Given this situation, organizations like UNICEF, in alliance with Adra and the Committee for Aid in Disasters and National Emergencies (CADENA), are providing medical attention to migrants who are staying in shelters.

According to UNICEF figures, in 2023 alone they have helped some 4,000 migrant children in Mexico’s southern state of Chiapas, where Tapachula is located.

Isabel Velasco Luna, the head of UNICEF in Chiapas, said that since last year they have attended to 17,500 kids suffering from malnutrition, adding that on the southern border, some 10 percent of the migrant children are malnourished to one extent or another.

Marcelino Urbina, a 37-year-old Honduran, left his country due to its political problems and because he couldn’t find work, traveling with a niece and two children and ultimately reaching Tapachula where they asked for asylum.

The family has been helped by NGOs, receiving sanitary supplies, cleaning items, food, medicines and medical attention.

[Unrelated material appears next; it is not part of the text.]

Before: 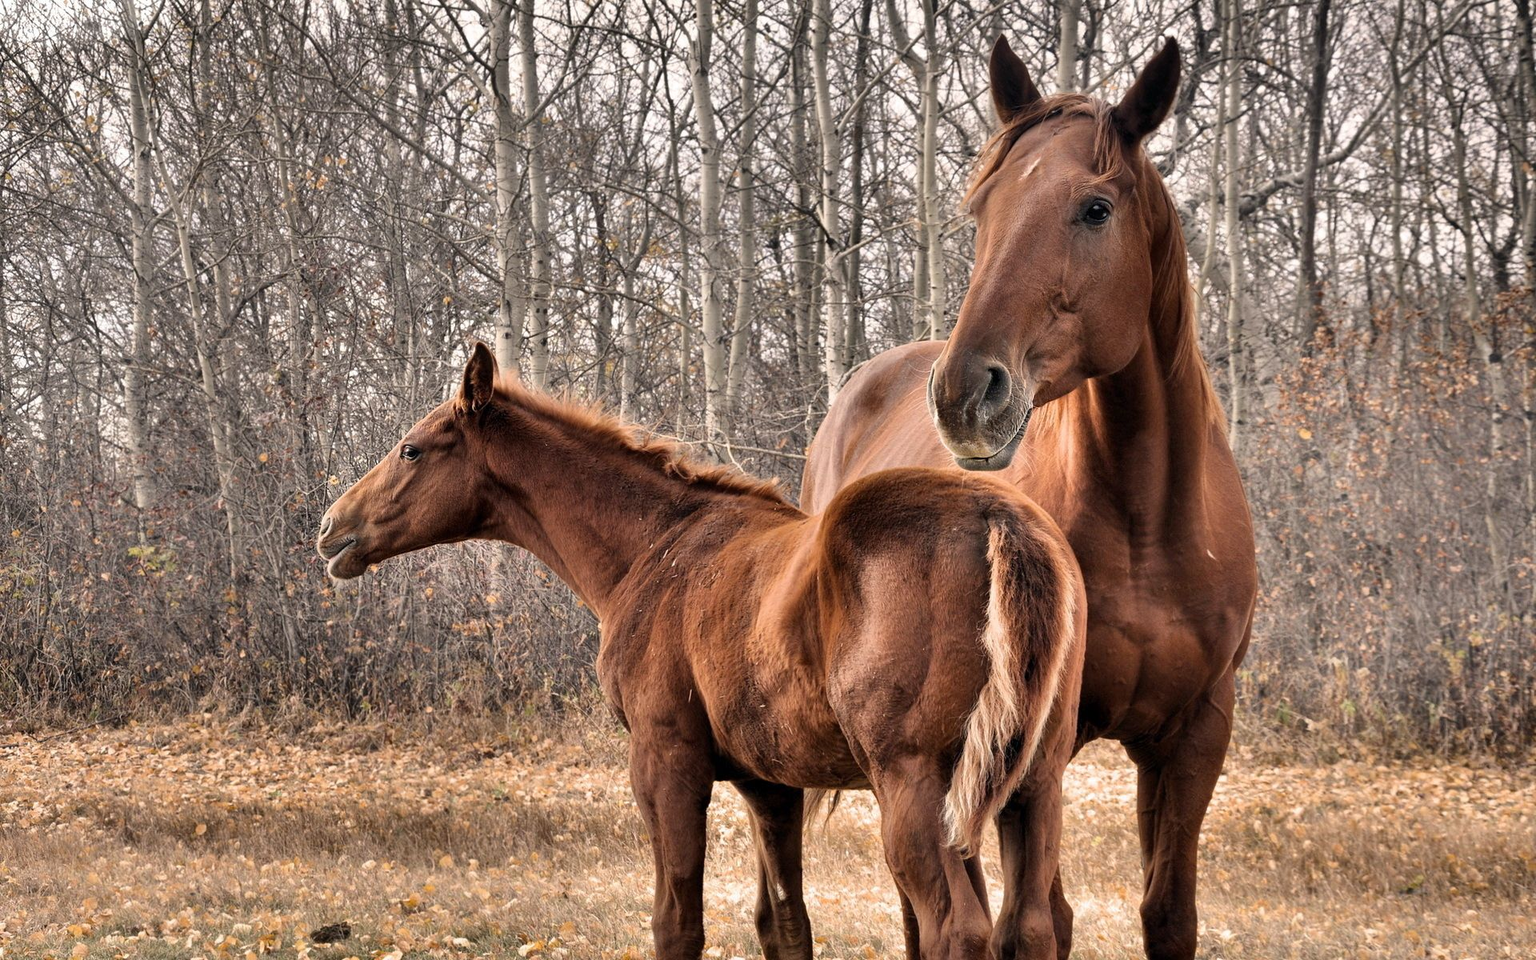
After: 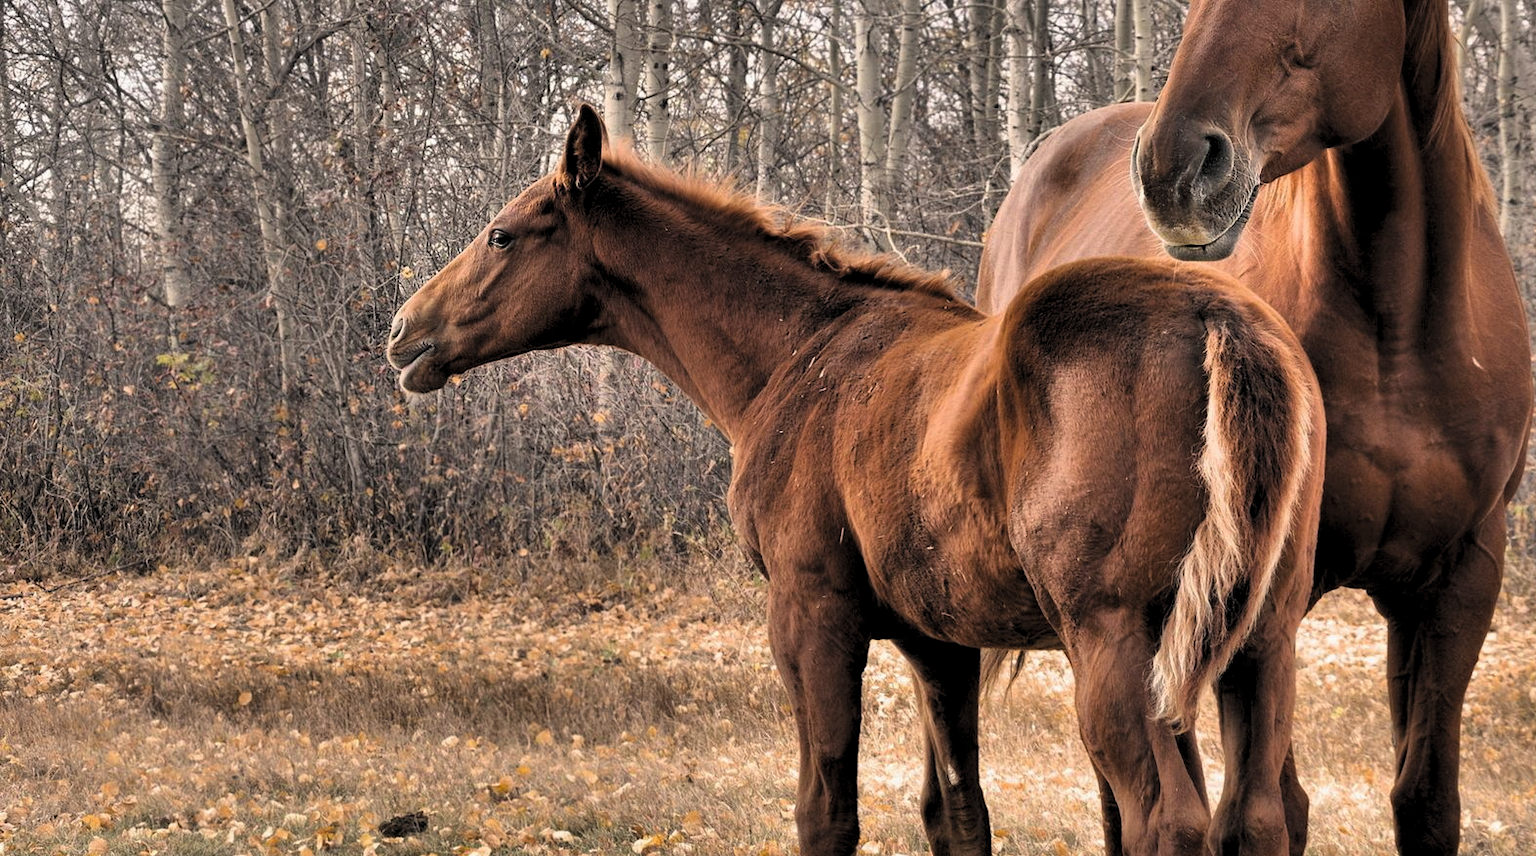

“We’re aware that we’re migrants, and (the NGOs) have no obligation to us, but they’ve done it, although they don’t have enough for everyone waiting for a chance to work in Mexico,” Marcelino said.

He said he had no plans to migrate to the United States, as thousands of others intend to do, since if in Mexico he can receive official papers and work then he’ll stay here.

For migrants like Marcelino and Martha, and their families, the NGOs have been extraordinarily helpful during their stay in Mexico.

In Tapachula, other challenges confronting the NGO personnel are language barriers, incomplete vaccination records and migrants who have respiratory and gastrointestinal illnesses.

There is special interest in the migrant children in this border city, although local authorities don’t have enough resources and, in fact, are at the limit of their capabilities at present.

“We believe that they’re overwhelmed and so we’re working with the government to strengthen what they’re doing,” Velasco Luna said.